The current slowdown, dramatic as it may be, doesn't change the case for expanding O'Hare terminals. Recent runway improvements and expansions gave O'Hare badly needed tarmac space. But bottlenecks persist, thanks to shortages of gate capacity, cramped concourses and a convoluted layout that puts international travelers bound for connecting flights on a forced march between terminals to reach connecting domestic flights.
And as O'Hare aged, other airports invested in the capabilities and amenities international travelers have come to expect. O'Hare trails five other U.S. airports in international traffic.

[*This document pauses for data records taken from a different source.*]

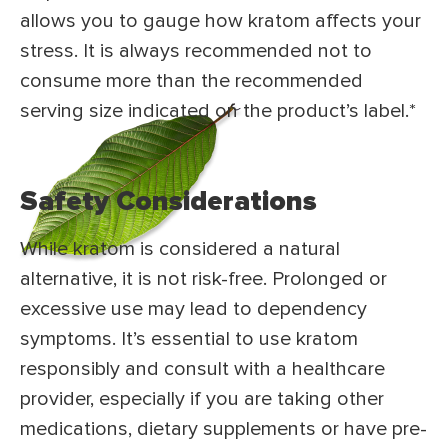
allows you to gauge how kratom affects your
stress. It is always recommended not to
consume more than the recommended
serving size indicated on the product’s label.*
Safety Considerations
While kratom is considered a natural
alternative, it is not risk-free. Prolonged or
excessive use may lead to dependency
symptoms. It’s essential to use kratom
responsibly and consult with a healthcare
provider, especially if you are taking other
medications, dietary supplements or have pre-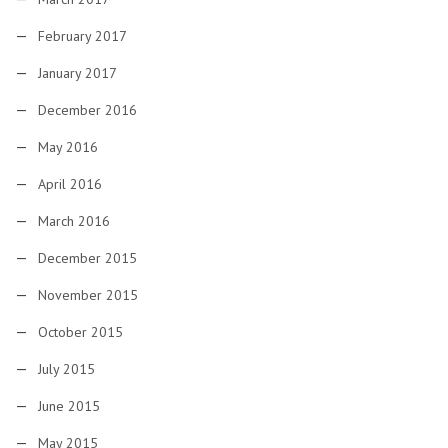
February 2017
January 2017
December 2016
May 2016
April 2016
March 2016
December 2015
November 2015
October 2015
July 2015
June 2015
May 2015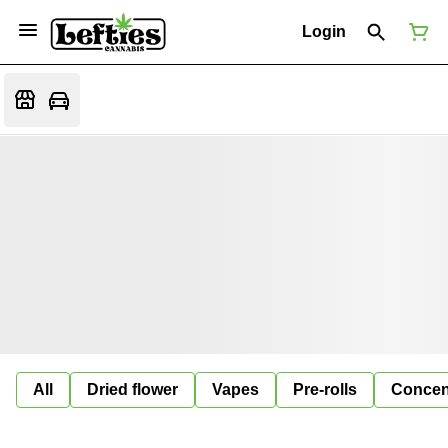
Login
All
Dried flower
Vapes
Pre-rolls
Concen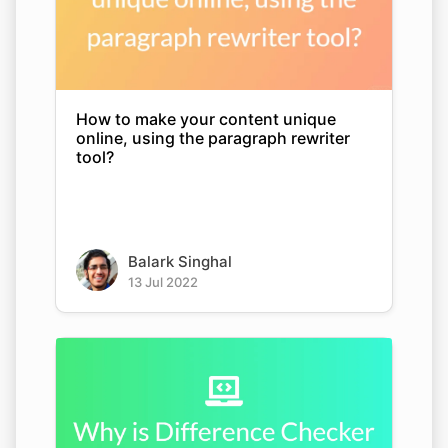
How to make your content unique
online, using the paragraph rewriter
tool?
Balark Singhal
13 Jul 2022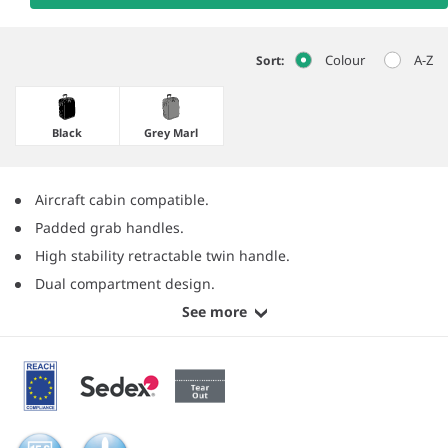
Colour
A-Z
Sort:
Black
Grey Marl
Aircraft cabin compatible.
Padded grab handles.
High stability retractable twin handle.
Dual compartment design.
See more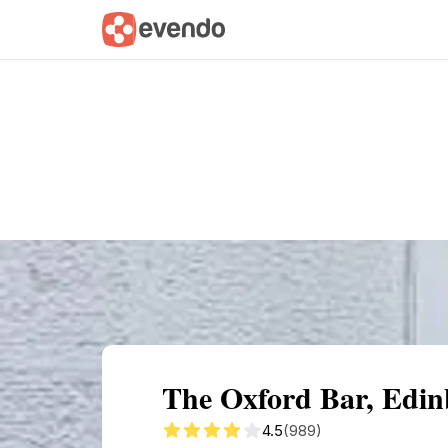
Summary
Map
Getting there
Descri
The Oxford Bar, Edin
4.5
(989)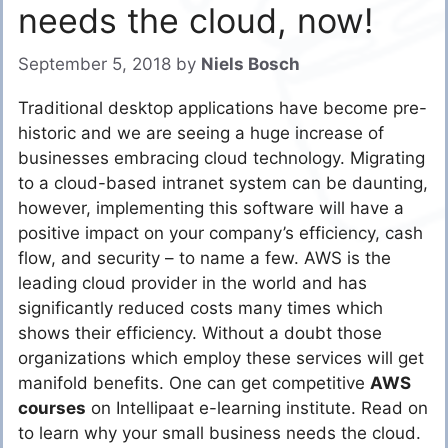
needs the cloud, now!
September 5, 2018
by
Niels Bosch
Traditional desktop applications have become pre-
historic and we are seeing a huge increase of
businesses embracing cloud technology. Migrating
to a cloud-based
intranet system
can be daunting,
however, implementing this software will have a
positive impact on your company’s efficiency, cash
flow, and security – to name a few. AWS is the
leading cloud provider in the world and has
significantly reduced costs many times which
shows their efficiency. Without a doubt those
organizations which employ these services will get
manifold benefits. One can get competitive
AWS
courses
on Intellipaat e-learning institute. Read on
to learn why your small business needs the cloud.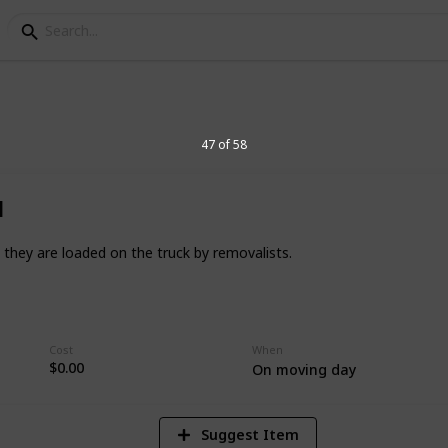
anda Borges
47 of 58
d
 they are loaded on the truck by removalists.
1
Vi
Cost
When
$0.00
On moving day
Suggest Item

The terminal expansion would vault O'Hare over competing airports, opening the door to growth and vastly improving the airport experience. Dozens of new gates would reduce delays, give passengers more flight options and spur airline price competition by allowing more carriers to serve the airport. Adding 3 million square feet of terminal space would ease crowding, while a new "global alliance hub" enables international code-sharing partners to use the same terminal.
With an eye-catching design by Chicago architect Jeanne Gang and cutting-edge technologies on par with next-generation airports popping up around the world, the new terminal would bring O'Hare up to 21st-century standards. A world-class airport, in turn, will cement Chicago's status as a world-class city.

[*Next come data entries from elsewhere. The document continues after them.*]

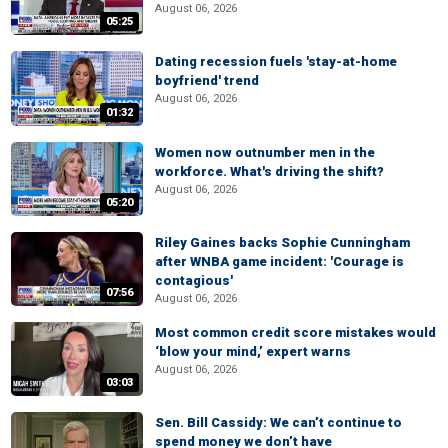
August 06, 2026
05:25
Dating recession fuels 'stay-at-home
boyfriend' trend
August 06, 2026
01:32
Women now outnumber men in the
workforce. What's driving the shift?
August 06, 2026
05:20
Riley Gaines backs Sophie Cunningham
after WNBA game incident: 'Courage is
contagious'
07:56
August 06, 2026
Most common credit score mistakes would
‘blow your mind,’ expert warns
August 06, 2026
03:03
Sen. Bill Cassidy: We can’t continue to
spend money we don’t have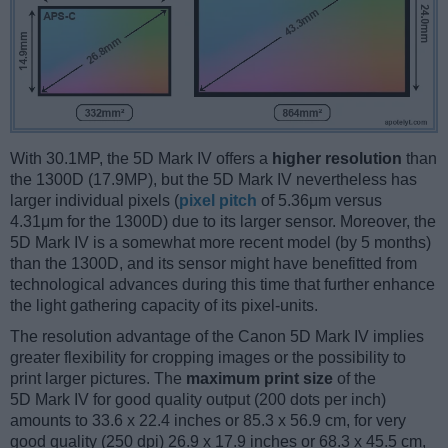
With 30.1MP, the 5D Mark IV offers a
higher resolution
than
the 1300D (17.9MP), but the 5D Mark IV nevertheless has
larger individual pixels (
pixel pitch
of 5.36μm versus
4.31μm for the 1300D) due to its larger sensor. Moreover, the
5D Mark IV is a somewhat more recent model (by 5 months)
than the 1300D, and its sensor might have benefitted from
technological advances during this time that further enhance
the light gathering capacity of its pixel-units.
The resolution advantage of the Canon 5D Mark IV implies
greater flexibility for cropping images or the possibility to
print larger pictures. The
maximum print size
of the
5D Mark IV for good quality output (200 dots per inch)
amounts to 33.6 x 22.4 inches or 85.3 x 56.9 cm, for very
good quality (250 dpi) 26.9 x 17.9 inches or 68.3 x 45.5 cm,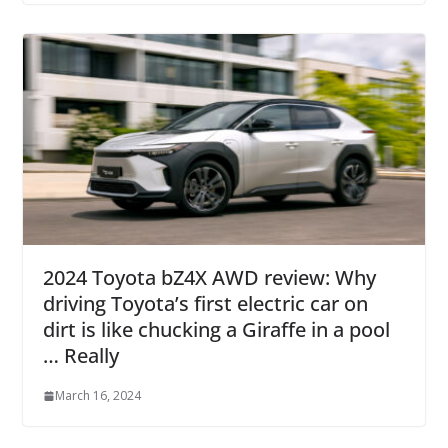
2024 Toyota bZ4X AWD review: Why
driving Toyota’s first electric car on
dirt is like chucking a Giraffe in a pool
… Really
March 16, 2024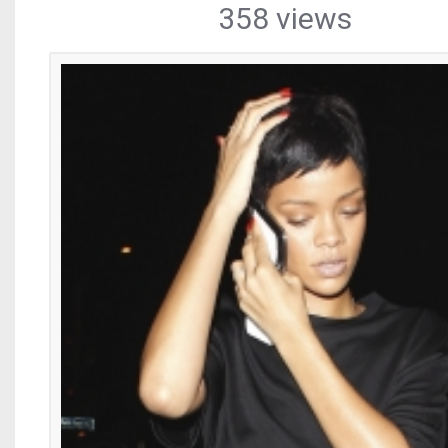
358 views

That will be just as important in the future as it has been in the recent past. Globalization may have hit obstacles, but it's not going to stop. No virus can repeal the economic logic behind an increasingly interconnected world. A vaccine will come, and people will start traveling in search of opportunities again. And businesses will always migrate to cities with the most global connections, which has been a key advantage for Chicago in the competition for jobs.
Large-scale projects like the terminal expansion inevitably span economic cycles. Unwavering commitment is essential to maintaining momentum through downturns. City officials clearly intend to move ahead, and airline executives also appear to be on board, at least for the time being.
Airlines' commitment matters because their landing fees provide a big chunk of airport infrastructure funding. It's easier for carriers to support expansion now, before it starts costing them big money. The project is still in the design phase, with costly construction work a few years off.
Airlines have stalled expansion projects before, famously suing Chicago in 2011 in an unsuccessful attempt to block completion of the new runways. Fortunately, a revised lease agreement signed by Chicago and the airlines in 2018 limited the absolute veto power they once held over new infrastructure spending. Airlines also signed off on $6.1 billion in expansion work at the time.
And so far, O'Hare officials haven't encountered any impediments to the terminal project. The city has raised $1.8 billion through a bond offering to finance initial work on Terminal 5. Another important milestone came last month when railroads finally assented to construction of a highway bridge over tracks west of O'Hare, setting the stage for long-sought western access to the airport.
Of course, timetables for completing various phases of the project may need to be adjusted over time based on air traffic trends. But O'Hare expansion must keep moving fast enough to capitalize on competitors' retreat.